» Task directions
In the records below, find the line with "dal 29/04/2008 - al 14/03/2013" and the line with "消息面上，中东紧张局势骤然降温，市场情绪大幅回暖。". Print both exactly, along with every line between them, and no other line.
##### Data for analysis #####
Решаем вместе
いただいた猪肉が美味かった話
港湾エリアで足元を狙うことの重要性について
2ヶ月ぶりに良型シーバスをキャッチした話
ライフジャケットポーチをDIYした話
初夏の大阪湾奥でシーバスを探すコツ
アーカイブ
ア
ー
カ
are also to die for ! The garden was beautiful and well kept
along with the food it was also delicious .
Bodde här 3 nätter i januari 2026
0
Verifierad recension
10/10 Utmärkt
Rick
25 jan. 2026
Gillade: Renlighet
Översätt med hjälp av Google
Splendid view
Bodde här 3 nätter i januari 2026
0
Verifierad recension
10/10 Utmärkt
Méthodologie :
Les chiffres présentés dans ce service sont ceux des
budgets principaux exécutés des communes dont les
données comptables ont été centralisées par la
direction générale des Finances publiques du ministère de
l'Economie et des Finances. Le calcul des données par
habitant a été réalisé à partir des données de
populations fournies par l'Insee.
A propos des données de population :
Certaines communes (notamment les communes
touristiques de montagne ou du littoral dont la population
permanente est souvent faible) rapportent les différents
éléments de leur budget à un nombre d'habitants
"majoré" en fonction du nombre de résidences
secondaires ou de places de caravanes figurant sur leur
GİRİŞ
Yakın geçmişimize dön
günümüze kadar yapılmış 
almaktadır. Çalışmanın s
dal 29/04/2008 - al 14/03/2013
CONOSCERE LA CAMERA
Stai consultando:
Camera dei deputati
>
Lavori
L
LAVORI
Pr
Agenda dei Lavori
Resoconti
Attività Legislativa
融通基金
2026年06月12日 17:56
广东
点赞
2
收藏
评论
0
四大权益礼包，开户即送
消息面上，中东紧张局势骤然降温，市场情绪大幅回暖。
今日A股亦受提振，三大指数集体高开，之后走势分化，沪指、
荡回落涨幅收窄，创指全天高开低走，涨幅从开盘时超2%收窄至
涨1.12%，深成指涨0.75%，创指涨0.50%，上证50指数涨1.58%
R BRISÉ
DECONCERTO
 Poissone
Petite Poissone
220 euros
#####
##### Data for analysis #####
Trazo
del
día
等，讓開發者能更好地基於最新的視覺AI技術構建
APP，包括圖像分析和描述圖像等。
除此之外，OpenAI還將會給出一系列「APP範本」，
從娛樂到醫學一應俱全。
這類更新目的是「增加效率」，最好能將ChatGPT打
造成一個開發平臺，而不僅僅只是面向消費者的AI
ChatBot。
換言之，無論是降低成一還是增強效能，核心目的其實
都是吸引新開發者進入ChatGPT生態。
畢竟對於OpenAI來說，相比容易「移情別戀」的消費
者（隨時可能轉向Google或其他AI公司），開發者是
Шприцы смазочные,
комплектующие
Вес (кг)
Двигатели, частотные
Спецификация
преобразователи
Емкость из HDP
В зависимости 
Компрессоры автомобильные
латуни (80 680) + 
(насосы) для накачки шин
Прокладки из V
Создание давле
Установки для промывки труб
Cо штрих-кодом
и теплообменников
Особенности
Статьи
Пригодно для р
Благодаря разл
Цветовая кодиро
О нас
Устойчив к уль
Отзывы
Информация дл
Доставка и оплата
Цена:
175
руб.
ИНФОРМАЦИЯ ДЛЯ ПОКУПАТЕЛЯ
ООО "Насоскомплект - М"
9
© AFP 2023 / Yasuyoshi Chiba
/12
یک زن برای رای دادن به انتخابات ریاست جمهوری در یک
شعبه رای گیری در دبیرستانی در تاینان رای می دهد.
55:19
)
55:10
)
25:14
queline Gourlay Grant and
#####
» Exercise solution
dal 29/04/2008 - al 14/03/2013
CONOSCERE LA CAMERA
Stai consultando:
Camera dei deputati
>
Lavori
L
LAVORI
Pr
Agenda dei Lavori
Resoconti
Attività Legislativa
融通基金
2026年06月12日 17:56
广东
点赞
2
收藏
评论
0
四大权益礼包，开户即送
消息面上，中东紧张局势骤然降温，市场情绪大幅回暖。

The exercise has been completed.